Lines below that include the word "type" should each be copied.
Segment Start: Records
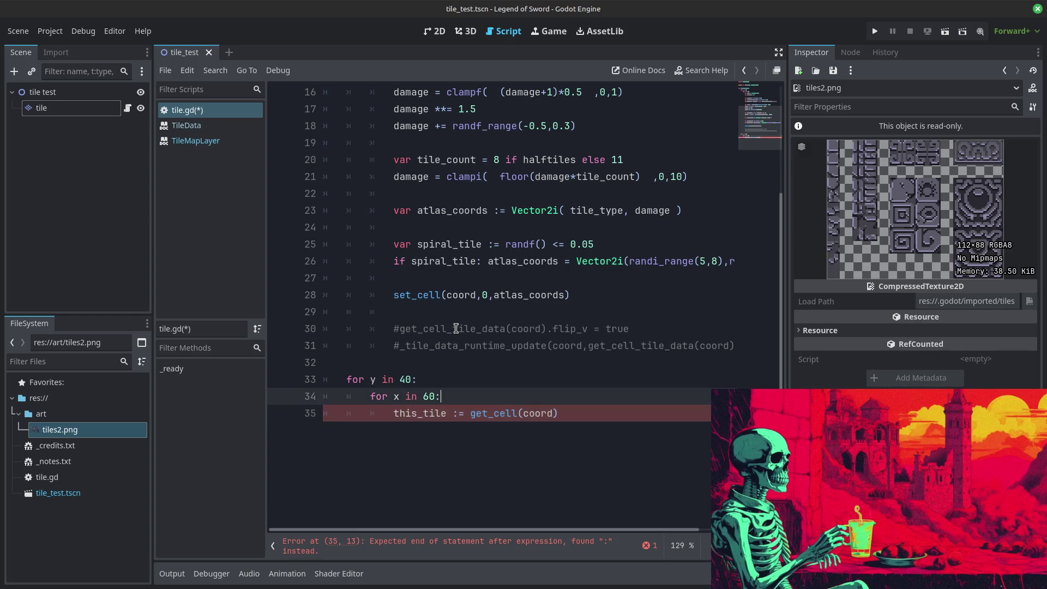
key("Return")
type("var coord :")
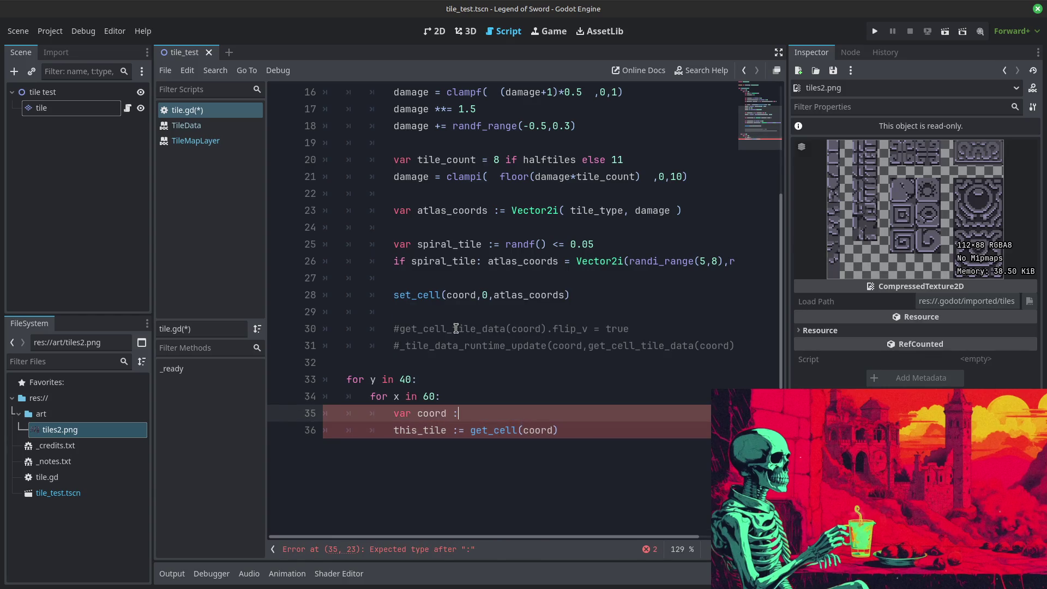
type("= ")
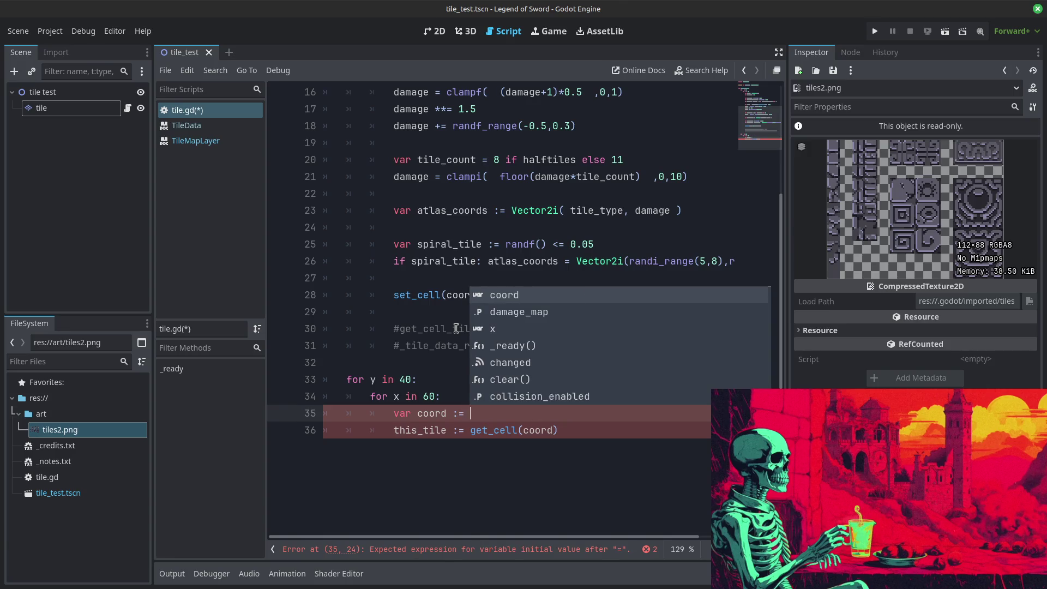
type("Vector2i(x,y)")
key("Down")
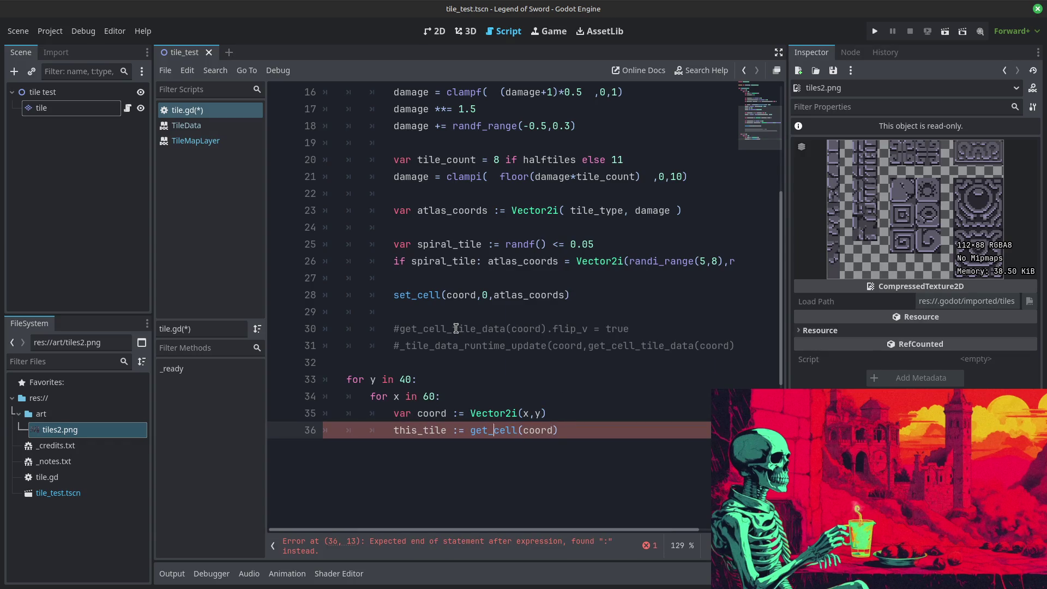
Step: Complete the line as var this_tile := get_cell_atlas_coords(coord), with an empty line below
type("var")
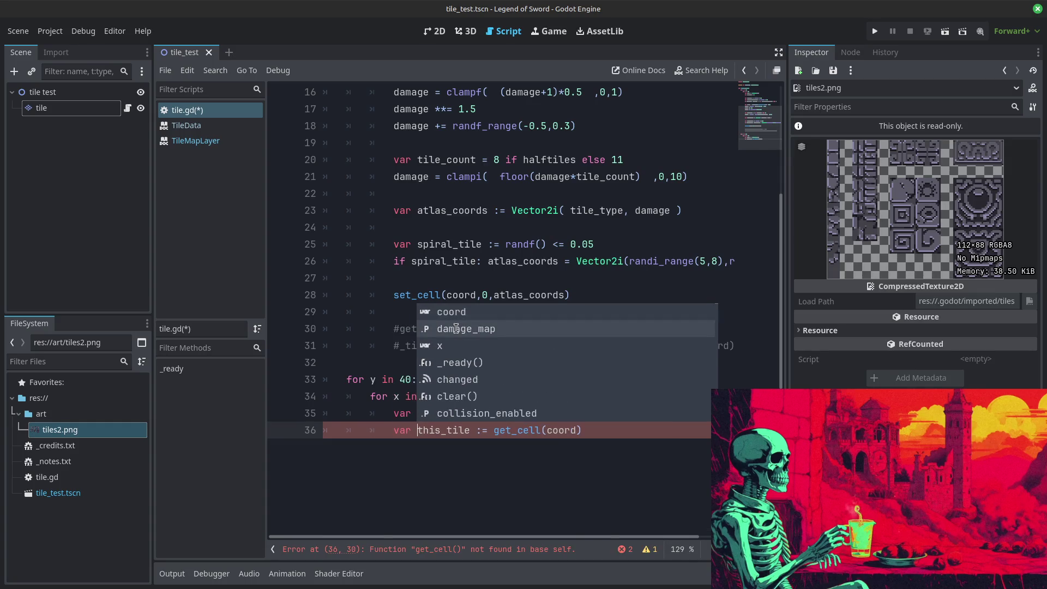
key("Escape")
key("End")
key("Return")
Segment End: Records
→ Result below
type("var coord :")
type("= ")
type("Vector2i(x,y)")
type("var")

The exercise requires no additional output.